Good Lord! Big. Dangerous, big, and either cataclysmic or priceless. He made the only possible answer, “You have my word.”

“And mine,” Aelool added.

“Thank you, and farewell.”

That it did not merely say “goodbye” was another surprise. Ordinarily, any Tchpth would avoid even a simple change of leaving-word as too explicit an expression of well wishes to any “vicious omnivore.” Curioser and curiouser.

After his unusual visitor departed, along with his own Indowy counterpart, Nathan took his AID out of his desk. “Get Cally O’Neal in my office. Now.”

Minutes after Father O’Reilly’s peremptory summons, Cally entered his office. She had not stopped to change out of leotard and leg-warmers, but instead stood before him barefoot, hair in a ponytail and gym towel around her neck. She blotted her still perspiring face and bounced on her toes, clearly feeling her endorphin rush.

“Decoy Aerfon Djigahr in?” she asked.

“Yes, but that’s not why you’re here,” he said.

She stilled. “Nothing bad, I hope?”

“That depends on you. A high-level Crab planner delivered the decoy, in person. He also, after informing us that he was speaking on behalf of the entire Tchpth leadership structure, gave us a message with the strict instructions to quote it to you, verbatim.”

“And?” she prompted, when he paused and was wasting time searching her face, as if she knew a damn thing about it. Unless it was about Stewart. That could be bad.

“Turn loose her leash,” he quoted.

“Excuse me?” She wasn’t quite sure she’d heard what she thought she’d heard. Or, she was, but thought she’d better hear it again, just to make sure.

“Turn loose her leash,” he repeated. “He also said I could tell you he delivered the device here himself. He certainly thought you’d know what he meant. If you don’t, we’re in a very bad position.”
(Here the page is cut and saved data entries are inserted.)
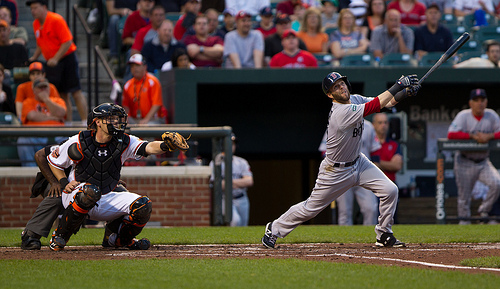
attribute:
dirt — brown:
[3, 232, 498, 270]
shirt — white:
[445, 110, 498, 163]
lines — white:
[107, 252, 331, 259]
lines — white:
[346, 244, 496, 254]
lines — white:
[335, 252, 498, 271]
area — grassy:
[21, 81, 493, 285]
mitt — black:
[157, 126, 189, 155]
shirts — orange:
[15, 15, 183, 120]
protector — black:
[74, 129, 131, 193]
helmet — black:
[317, 69, 349, 81]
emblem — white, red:
[326, 72, 338, 82]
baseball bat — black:
[407, 31, 472, 96]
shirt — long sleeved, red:
[447, 112, 485, 142]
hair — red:
[300, 16, 324, 31]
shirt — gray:
[221, 25, 265, 65]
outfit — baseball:
[444, 106, 485, 217]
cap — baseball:
[469, 83, 485, 103]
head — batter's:
[315, 60, 357, 110]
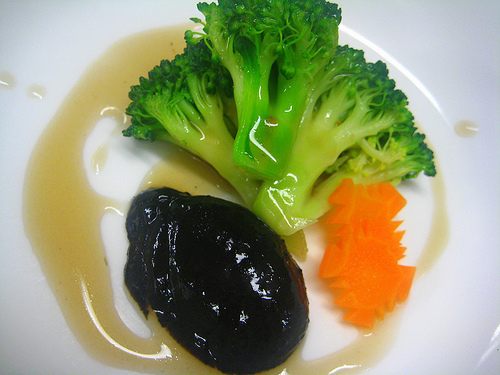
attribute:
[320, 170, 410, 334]
vegetable — decoratively cut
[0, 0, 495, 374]
plate — white 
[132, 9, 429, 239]
brocolli — cooked, green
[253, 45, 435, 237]
broccolli — green, cooked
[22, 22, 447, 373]
sauce — brown 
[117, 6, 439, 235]
brocolli — green, cooked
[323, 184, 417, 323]
carrot — carved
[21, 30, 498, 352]
plate — white, ceramic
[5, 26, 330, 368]
sauce — yellowy brown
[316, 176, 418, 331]
carrot — orange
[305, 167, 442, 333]
carrot — orange 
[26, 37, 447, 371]
liquid — brown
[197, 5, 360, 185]
twin floret — bright kelly green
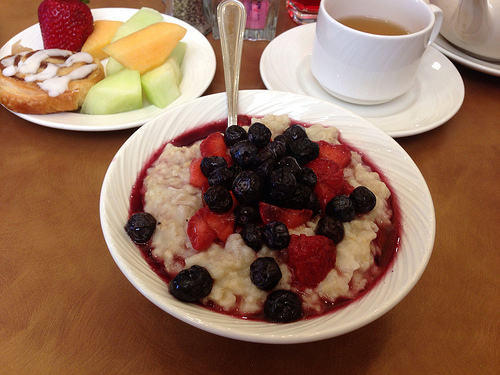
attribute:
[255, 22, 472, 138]
plate — white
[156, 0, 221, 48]
shaker — pepper shaker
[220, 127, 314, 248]
fruit — top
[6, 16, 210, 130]
plate — small, white, round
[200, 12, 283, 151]
spoon — silver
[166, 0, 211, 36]
shaker — glass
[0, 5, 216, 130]
plate — small, white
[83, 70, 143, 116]
cantaloupe — slices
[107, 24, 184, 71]
melon — slices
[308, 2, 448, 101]
cup — white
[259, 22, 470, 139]
saucer — white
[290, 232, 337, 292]
strawberry — red, one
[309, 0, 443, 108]
cup — white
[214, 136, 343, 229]
fruit — top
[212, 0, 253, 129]
handle — silver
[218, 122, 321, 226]
blueberries — pile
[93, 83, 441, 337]
bowl — white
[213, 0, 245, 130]
handle — silver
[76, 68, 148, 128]
melon — slice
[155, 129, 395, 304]
oatmeal —  with blackberries,  with blueberries,  with  strawberries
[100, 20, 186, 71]
cantaloupe —  a piece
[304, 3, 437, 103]
mug —  white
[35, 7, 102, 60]
strawberry — big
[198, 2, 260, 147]
flat ware — silver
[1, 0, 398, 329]
breakfast —  fruit,  danish,  oatmeal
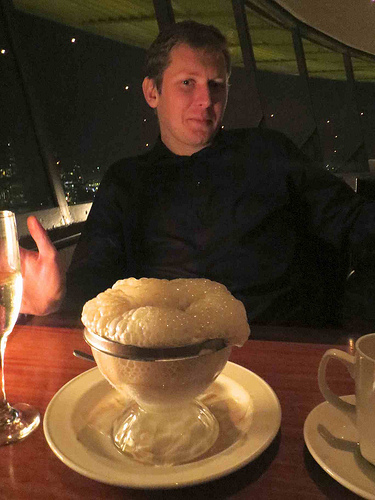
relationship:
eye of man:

“Oh, I know what he meant. He had to have gotten that” — she pointed at the machine — “from Michelle. Therefore, logically he got the message from her, as well. What I can’t figure out is why the hell the Crabs would order a hit on Pardal.”

“They wha — ?” It was the first time she’d seen O’Reilly slack-jawed.

“At a meeting with Michelle recently, I offered to kill Pardal for her — more to get a rise out of her than anything. If you could have just seen… I meant it, of course, but I knew she’d never bite. Or thought I knew. And I don’t know what the Crabs have riding on this. How close are my sister and this Crab, anyway?”

Nathan picked up his AID. “Tell Aelool I need him again, but phrase it nicely. Then give me an executive summary of Michelle O’Neal’s relationship with the Tchpth Planner Wxlcht.” He had learned early on to ask for executive summaries as the magic words that prevented his AID from talking his ears off.

“Michelle O’Neal and the Tchpth Planner Wxlcht,” it replied immediately. “They are both avid aethal players and partner each other frequently. They communicate often, exchange favors, and are unusually close for members of their respective species. Executive summary material prepared by analysis of organizational files. Would you like me to broaden my search or elaborate on existing material?”

“That’s quite sufficient. Thank you.” It wasn’t necessary to thank an AID, but the priest was wise enough to know that any habit of omission of the basic courtesies would carry over into his relationships with humans and Galactics. He was always polite to his AID.